**PROBLEM TO WORK ON**: Work through the records below and copy every line that includes "curve".

--- ENTRIES PROVIDED ---

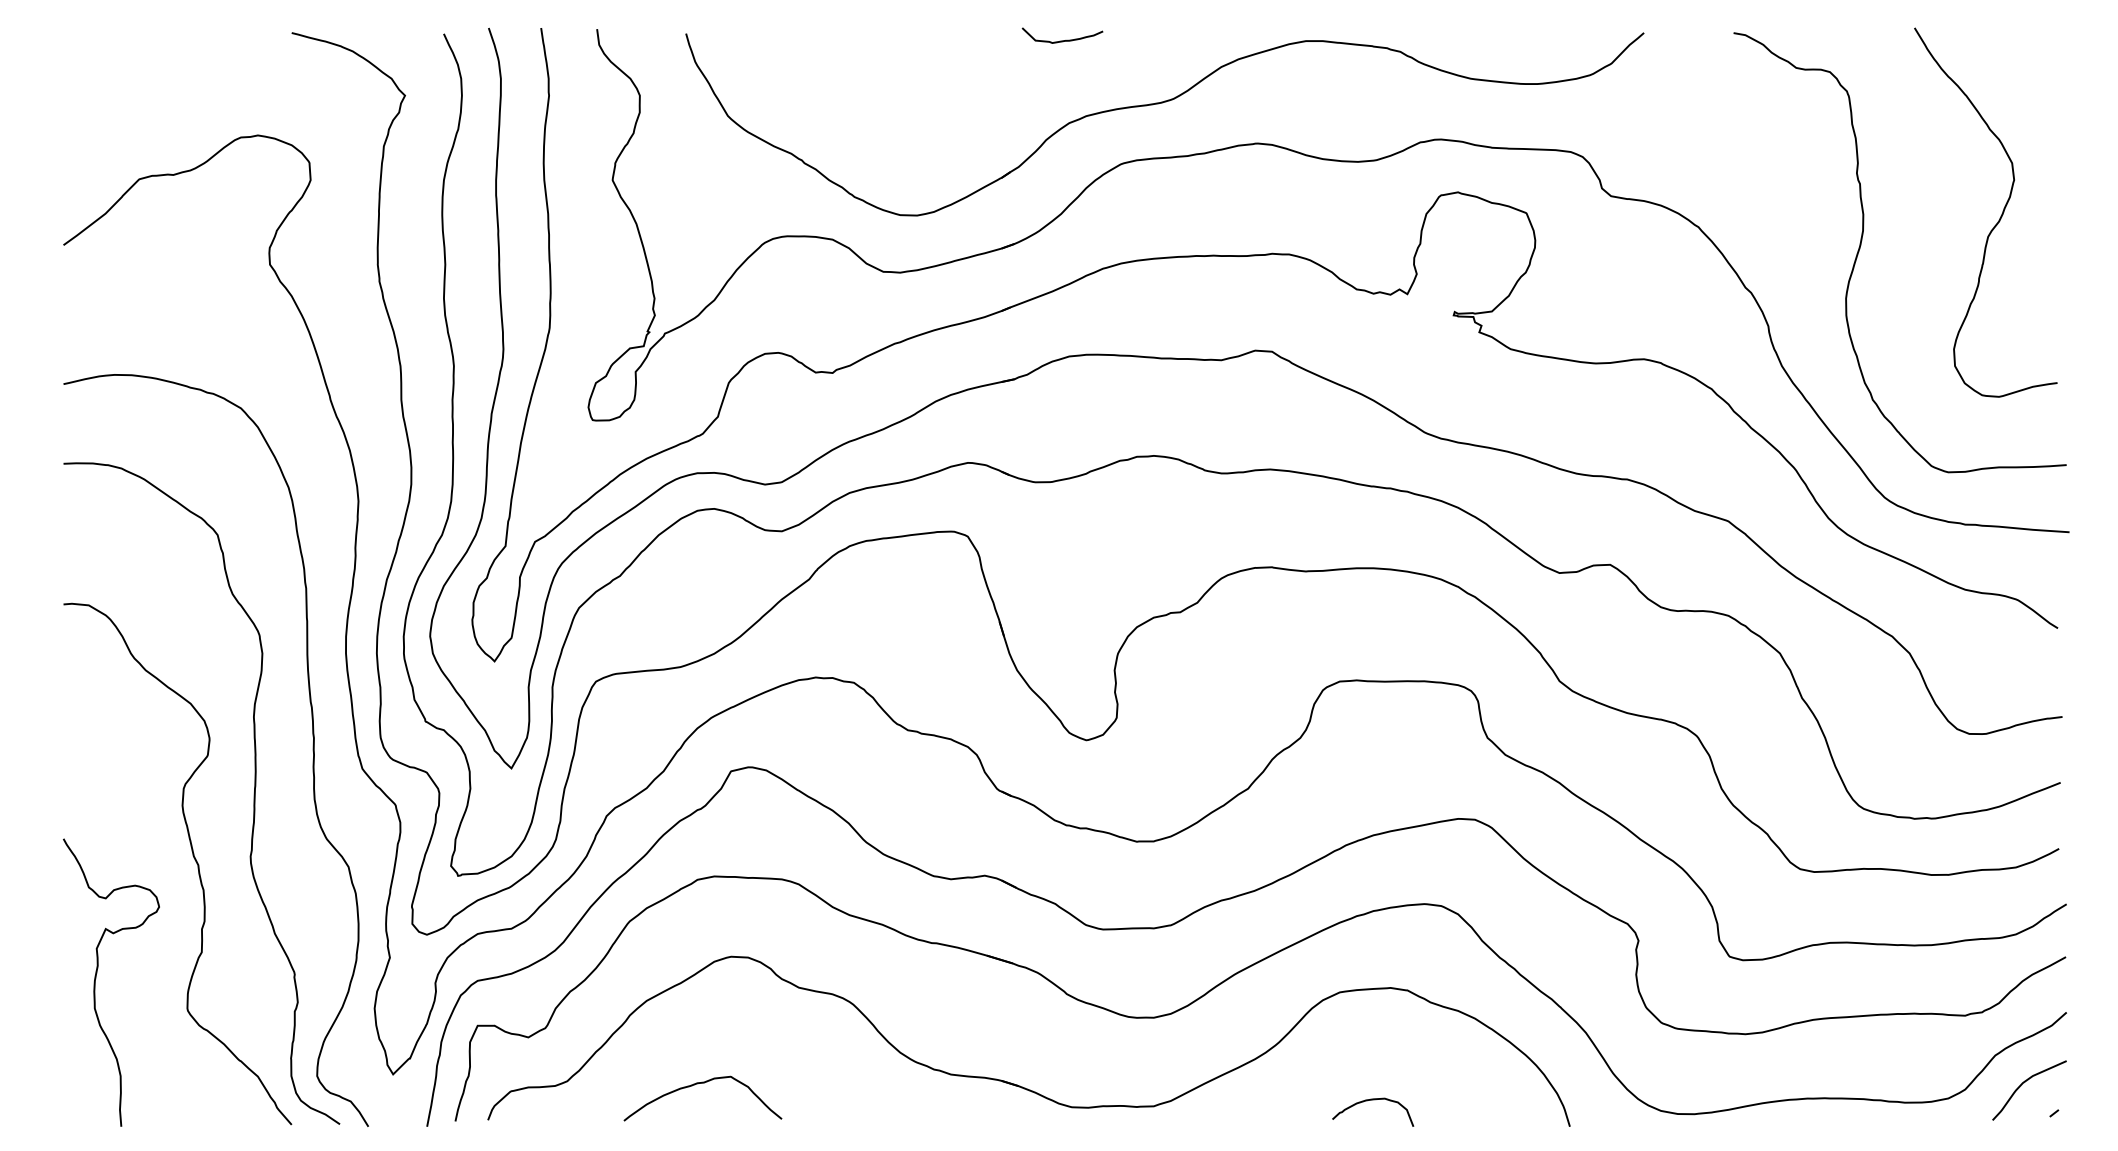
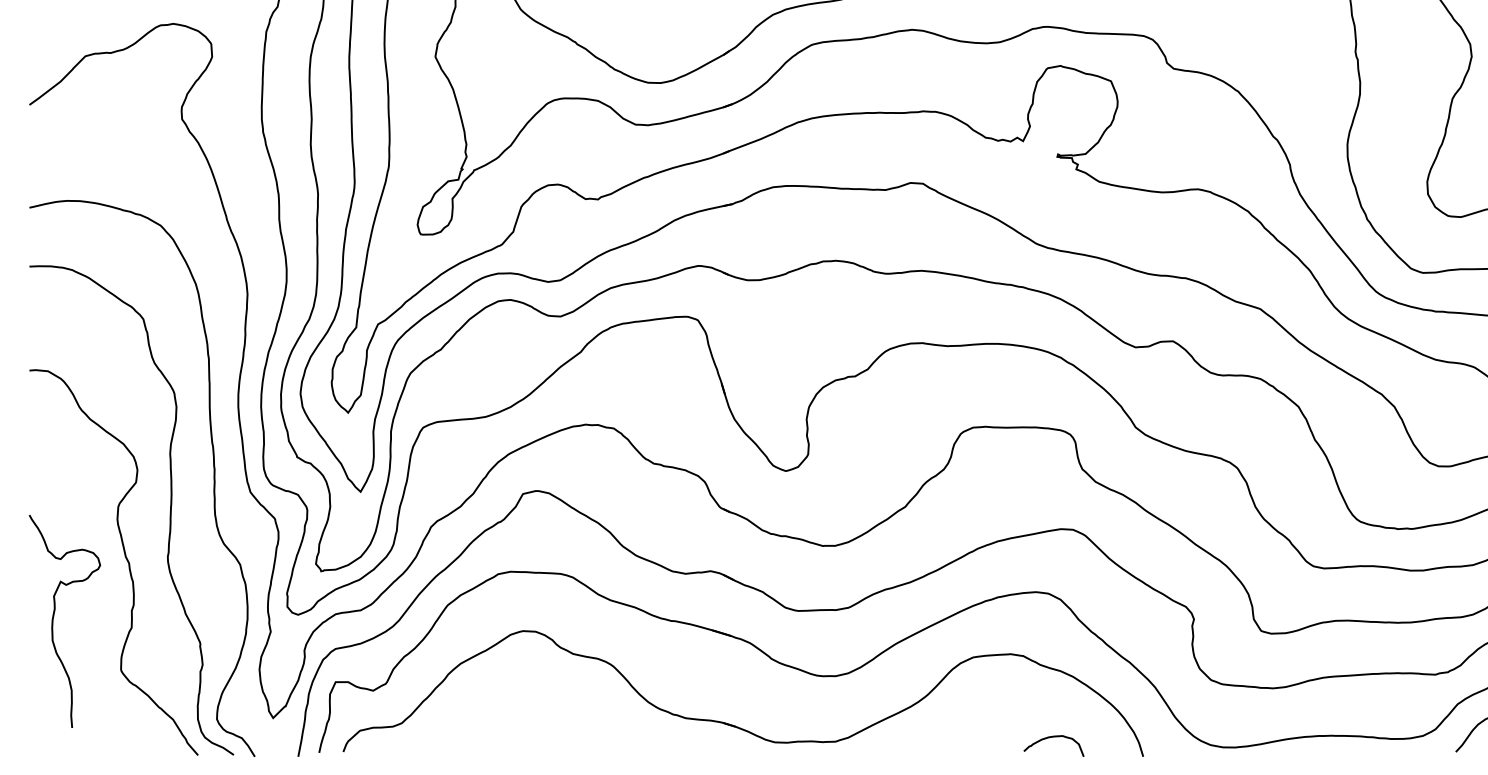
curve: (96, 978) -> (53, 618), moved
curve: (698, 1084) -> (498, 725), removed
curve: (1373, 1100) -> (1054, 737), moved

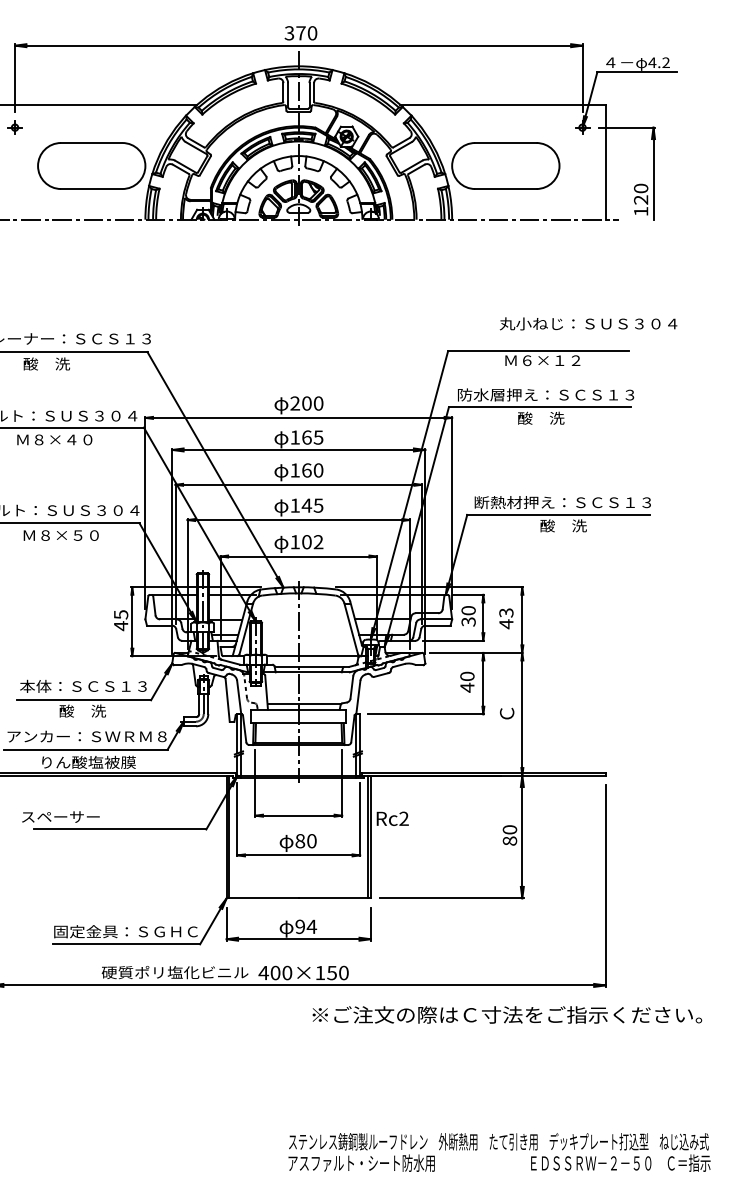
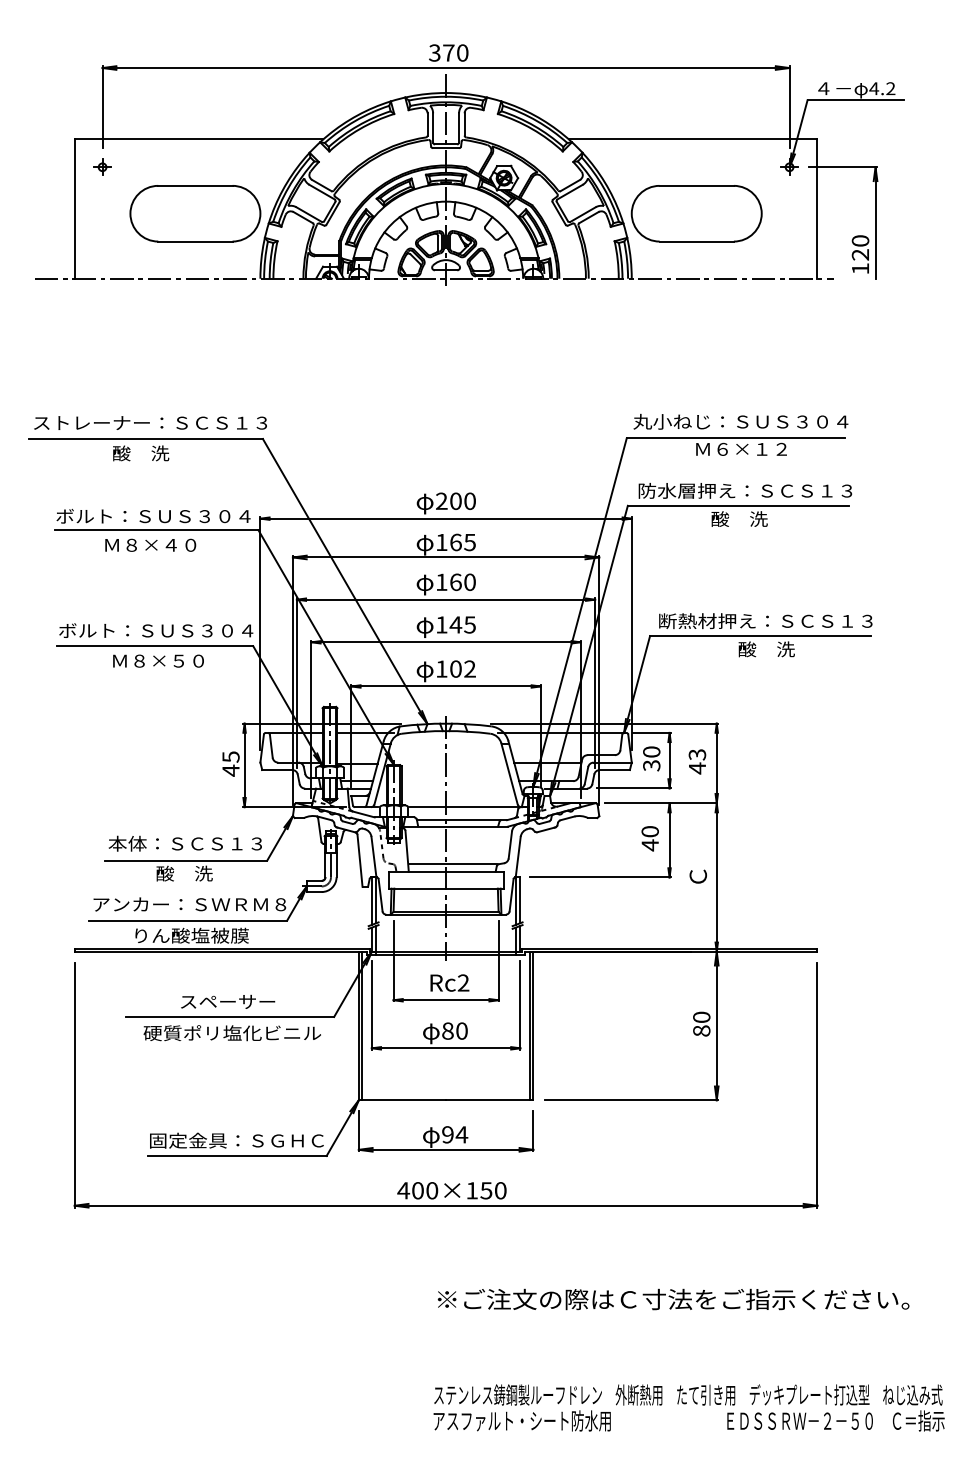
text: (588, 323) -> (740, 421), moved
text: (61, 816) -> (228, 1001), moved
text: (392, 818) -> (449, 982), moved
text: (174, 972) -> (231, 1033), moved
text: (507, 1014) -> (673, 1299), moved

---

**FINAL ANSWER**:
curve: (96, 978) -> (53, 618), moved
curve: (698, 1084) -> (498, 725), removed
curve: (1373, 1100) -> (1054, 737), moved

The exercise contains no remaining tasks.